Everyone has a basic Personal Allowance, which is set at £12,570 in the current 2025/26 tax year. This is the amount you can earn in income each year before paying tax. Most people also have what is known as a Personal Savings Allowance, which applies to your savings and investments exclusively. This lets you earn a certain amount of income from your savings and investments without having to pay tax on it.

Basic rate taxpayers have a yearly Personal Savings Allowance of £1,000, while higher rate taxpayers get a £500 Allowance. Additional rate taxpayers do not receive a Personal Savings Allowance. If you exceed your Personal Savings Allowance, then you’ll usually pay income tax on any returns your savings make in excess of your Allowance.

If you think you may have to pay tax on your savings returns, the best way to avoid this is by sheltering your savings in a tax-efficient cash individual savings account (ISA). You can learn more about cash ISAs in our guide How cash ISAs work and about the tax treatment of savings returns in our article Are you paying unnecessary tax on your savings?

According to latest data from the Bank of England a massive £14 billion was piled into Cash ISAs in April alone, amid speculation that the government could tinker with ISA allowances as part of its review into the accounts. Find out more in our article ISA changes in 2025: what you need to know.

Andrew Wright, Head of Savings at Paragon Bank, said: “It is little surprise that we saw a surge in cash ISA savings in April and one of the busiest ISA seasons on record as savers rushed to beat the deadline and then took advantage of this tax year’s new subscription.

“No doubt, cash ISA savers were also ensuring they fully utilised their £20,000 allowances given the rumours of the Government seeking to reduce the cash limit in future tax years. In our view, that would be a mistake and undermines confidence in one of the UK’s financial services success stories; ISAs have made a tangible difference to people’s savings.”

As with any other savings account, if you’re considering a cash ISA, make sure you choose an account paying competitive returns. Recent analysis of CACI data by savings app Moneybox found that as of January 2025, a staggering £50 billion was sitting in more than 7m easy access Cash ISA accounts earning 2% interest or less, which means these savings are losing value in real terms.

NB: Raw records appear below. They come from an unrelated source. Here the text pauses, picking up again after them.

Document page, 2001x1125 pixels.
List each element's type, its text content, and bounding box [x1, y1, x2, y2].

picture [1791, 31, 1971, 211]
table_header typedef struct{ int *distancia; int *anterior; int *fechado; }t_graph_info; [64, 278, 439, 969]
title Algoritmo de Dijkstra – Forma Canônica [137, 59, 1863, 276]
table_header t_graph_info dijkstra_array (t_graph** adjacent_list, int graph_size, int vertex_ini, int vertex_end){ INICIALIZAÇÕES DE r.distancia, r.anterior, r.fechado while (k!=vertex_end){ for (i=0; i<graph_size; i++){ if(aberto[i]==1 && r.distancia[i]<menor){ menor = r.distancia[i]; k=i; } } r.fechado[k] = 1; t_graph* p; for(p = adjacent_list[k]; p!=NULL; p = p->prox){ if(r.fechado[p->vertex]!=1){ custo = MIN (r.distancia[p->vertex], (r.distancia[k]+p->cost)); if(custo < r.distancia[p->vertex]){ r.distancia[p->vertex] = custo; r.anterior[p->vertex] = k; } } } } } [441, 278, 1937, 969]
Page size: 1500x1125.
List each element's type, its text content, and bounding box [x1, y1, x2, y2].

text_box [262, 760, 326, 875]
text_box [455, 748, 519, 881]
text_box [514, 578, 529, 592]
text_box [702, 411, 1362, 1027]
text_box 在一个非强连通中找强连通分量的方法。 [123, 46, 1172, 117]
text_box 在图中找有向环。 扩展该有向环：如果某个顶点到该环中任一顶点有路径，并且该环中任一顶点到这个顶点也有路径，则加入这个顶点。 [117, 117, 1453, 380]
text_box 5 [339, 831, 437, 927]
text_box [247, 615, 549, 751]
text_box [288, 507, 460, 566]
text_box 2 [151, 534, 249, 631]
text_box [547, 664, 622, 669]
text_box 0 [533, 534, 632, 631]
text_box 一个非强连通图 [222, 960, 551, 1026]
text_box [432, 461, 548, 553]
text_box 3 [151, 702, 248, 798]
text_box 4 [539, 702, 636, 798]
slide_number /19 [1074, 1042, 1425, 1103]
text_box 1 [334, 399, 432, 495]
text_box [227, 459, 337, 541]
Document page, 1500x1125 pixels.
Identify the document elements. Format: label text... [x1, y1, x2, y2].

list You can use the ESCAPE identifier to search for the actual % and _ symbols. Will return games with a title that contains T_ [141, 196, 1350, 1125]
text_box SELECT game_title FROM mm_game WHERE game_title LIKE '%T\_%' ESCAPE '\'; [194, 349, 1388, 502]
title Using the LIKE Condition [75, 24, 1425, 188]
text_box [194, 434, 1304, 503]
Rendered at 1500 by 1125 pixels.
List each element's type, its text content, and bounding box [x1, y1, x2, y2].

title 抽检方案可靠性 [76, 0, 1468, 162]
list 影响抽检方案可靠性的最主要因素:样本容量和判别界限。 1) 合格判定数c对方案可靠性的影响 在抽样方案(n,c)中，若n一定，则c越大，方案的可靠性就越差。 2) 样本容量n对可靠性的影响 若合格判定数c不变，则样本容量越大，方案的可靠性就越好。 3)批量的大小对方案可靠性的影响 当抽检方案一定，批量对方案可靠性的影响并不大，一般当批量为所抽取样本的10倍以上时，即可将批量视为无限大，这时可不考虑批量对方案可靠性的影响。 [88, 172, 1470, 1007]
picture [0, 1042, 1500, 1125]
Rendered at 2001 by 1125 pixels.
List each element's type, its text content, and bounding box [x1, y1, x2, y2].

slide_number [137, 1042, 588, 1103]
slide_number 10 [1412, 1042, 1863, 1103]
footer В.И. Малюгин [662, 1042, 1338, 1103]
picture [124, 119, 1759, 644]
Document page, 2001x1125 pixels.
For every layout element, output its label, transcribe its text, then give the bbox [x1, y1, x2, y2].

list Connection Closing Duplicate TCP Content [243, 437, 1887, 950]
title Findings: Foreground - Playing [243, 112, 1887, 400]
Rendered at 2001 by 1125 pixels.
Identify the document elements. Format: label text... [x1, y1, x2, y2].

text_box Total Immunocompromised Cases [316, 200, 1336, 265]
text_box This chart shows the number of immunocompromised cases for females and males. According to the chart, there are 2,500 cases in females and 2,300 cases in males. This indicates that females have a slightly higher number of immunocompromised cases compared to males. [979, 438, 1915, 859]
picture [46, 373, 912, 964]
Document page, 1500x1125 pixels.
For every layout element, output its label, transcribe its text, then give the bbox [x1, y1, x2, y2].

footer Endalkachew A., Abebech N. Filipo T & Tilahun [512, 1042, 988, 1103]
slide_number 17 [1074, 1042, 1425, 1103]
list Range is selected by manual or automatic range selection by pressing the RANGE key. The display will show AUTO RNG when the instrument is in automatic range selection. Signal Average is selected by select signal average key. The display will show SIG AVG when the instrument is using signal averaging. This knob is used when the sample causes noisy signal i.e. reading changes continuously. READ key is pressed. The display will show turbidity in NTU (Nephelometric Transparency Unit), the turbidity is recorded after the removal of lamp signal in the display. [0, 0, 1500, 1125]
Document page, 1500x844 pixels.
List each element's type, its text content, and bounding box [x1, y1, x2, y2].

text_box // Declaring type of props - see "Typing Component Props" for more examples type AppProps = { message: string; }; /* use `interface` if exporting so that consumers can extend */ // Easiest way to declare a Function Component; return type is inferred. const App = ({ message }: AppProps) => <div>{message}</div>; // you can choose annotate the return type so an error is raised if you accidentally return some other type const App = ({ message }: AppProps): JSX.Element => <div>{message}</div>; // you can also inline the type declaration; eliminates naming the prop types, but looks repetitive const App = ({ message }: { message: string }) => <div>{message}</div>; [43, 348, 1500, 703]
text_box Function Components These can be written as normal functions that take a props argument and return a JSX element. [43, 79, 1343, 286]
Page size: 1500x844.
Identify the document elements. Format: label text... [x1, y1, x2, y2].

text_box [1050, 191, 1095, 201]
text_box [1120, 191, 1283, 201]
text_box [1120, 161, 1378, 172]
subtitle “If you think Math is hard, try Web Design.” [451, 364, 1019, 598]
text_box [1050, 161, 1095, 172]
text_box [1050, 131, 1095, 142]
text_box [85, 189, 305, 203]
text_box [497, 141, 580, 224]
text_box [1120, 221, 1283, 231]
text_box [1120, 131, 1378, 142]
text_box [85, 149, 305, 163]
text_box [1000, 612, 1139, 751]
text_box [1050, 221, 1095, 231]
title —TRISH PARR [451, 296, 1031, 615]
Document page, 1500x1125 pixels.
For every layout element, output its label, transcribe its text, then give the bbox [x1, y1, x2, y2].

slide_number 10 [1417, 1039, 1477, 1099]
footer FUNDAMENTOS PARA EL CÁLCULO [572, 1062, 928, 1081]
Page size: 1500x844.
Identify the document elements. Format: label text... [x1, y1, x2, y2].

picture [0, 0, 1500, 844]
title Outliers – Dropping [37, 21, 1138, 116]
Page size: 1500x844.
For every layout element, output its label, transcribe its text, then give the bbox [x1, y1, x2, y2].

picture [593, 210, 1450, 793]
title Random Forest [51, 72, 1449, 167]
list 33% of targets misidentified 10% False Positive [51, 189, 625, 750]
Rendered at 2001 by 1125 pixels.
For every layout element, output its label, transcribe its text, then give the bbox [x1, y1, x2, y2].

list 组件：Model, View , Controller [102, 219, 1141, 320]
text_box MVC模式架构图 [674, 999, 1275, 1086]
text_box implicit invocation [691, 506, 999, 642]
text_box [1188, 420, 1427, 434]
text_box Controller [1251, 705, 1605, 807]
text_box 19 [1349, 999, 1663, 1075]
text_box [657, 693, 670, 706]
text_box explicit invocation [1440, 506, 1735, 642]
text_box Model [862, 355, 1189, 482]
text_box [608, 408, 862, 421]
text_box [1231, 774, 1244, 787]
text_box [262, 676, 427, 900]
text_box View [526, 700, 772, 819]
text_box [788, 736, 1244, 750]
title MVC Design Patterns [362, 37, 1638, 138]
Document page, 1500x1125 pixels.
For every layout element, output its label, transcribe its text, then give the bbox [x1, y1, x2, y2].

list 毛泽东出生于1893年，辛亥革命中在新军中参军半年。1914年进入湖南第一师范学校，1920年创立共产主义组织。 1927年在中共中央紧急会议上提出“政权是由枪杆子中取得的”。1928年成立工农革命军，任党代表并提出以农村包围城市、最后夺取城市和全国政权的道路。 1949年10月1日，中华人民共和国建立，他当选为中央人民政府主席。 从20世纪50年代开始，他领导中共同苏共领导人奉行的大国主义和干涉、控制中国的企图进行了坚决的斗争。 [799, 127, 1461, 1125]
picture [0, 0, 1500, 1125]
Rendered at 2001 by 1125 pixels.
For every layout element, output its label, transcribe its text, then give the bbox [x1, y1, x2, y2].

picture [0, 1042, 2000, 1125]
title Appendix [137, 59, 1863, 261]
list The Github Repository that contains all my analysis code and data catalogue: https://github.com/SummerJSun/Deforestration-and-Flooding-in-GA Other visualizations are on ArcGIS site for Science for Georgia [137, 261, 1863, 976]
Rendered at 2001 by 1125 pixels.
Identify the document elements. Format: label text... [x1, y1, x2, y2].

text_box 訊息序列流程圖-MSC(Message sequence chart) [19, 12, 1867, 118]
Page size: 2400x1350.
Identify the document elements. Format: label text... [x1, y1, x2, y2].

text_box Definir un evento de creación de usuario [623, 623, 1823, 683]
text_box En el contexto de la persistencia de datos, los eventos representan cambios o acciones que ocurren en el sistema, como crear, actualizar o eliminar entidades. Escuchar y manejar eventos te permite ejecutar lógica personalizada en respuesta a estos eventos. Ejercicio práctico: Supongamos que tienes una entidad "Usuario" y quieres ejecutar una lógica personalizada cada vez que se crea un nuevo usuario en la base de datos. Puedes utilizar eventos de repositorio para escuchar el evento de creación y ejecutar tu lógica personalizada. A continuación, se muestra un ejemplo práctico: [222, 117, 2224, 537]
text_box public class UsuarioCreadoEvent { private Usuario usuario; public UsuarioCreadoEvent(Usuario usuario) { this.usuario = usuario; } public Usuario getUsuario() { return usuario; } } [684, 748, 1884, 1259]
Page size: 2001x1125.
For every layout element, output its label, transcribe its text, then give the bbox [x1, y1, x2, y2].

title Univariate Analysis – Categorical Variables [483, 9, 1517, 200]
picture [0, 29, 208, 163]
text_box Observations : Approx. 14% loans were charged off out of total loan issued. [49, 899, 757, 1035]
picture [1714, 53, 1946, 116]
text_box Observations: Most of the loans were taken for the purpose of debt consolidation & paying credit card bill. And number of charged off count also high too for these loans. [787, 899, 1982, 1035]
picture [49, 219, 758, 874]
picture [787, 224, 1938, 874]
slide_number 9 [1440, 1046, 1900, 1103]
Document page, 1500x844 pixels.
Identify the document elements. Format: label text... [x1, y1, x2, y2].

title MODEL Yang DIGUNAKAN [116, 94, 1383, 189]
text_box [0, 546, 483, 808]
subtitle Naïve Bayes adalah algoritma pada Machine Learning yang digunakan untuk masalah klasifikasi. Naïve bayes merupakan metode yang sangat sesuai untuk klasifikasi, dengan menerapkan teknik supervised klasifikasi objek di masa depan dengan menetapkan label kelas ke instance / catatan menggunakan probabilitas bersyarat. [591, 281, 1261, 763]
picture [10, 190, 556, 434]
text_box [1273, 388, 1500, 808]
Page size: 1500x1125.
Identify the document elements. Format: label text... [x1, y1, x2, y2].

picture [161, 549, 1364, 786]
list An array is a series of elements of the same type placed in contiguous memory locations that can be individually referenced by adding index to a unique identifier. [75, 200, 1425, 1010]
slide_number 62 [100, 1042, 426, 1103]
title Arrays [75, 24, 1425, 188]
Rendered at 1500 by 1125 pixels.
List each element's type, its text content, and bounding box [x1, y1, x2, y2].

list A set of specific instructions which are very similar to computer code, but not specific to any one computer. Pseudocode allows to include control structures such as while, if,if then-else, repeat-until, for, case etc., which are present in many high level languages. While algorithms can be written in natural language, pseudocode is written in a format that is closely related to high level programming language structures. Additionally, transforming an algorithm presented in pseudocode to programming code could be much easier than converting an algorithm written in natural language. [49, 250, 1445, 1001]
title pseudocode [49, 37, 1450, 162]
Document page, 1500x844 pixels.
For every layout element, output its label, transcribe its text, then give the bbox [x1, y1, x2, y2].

For example, if you have £20,000 sitting in a cash ISA paying 2%, you’d earn £400 in interest over a year. However, that same £20,000 would earn double this at £800 if deposited in an ISA paying 4%. You can find the current top cash ISA rates in our article Best cash ISA rates – which cash ISAs pay the most interest?

Brian Byrnes, Head of Personal Finance at Moneybox, which currently pays 5.46% on its cash ISA (the rate includes a 1.51% bonus for three months) said: “Now is not the time to be complacent with your finances. With inflation still a risk and market volatility causing concern, savers need to be proactive in building solid foundations for their financial future. The start of a new tax year is an ideal time to pause, take stock and see if there are any quick wins you could take advantage of – starting with your savings.

“One silver lining in recent years is that savers have benefited from far more competitive interest rates but we cannot take this for granted. Every day we see just how diligent and committed UK savers are when it comes to working towards their financial goals, but this data shows there is still work to be done. Many of us are guilty of letting our money languish in accounts that are no longer providing good value. The time to act is now.”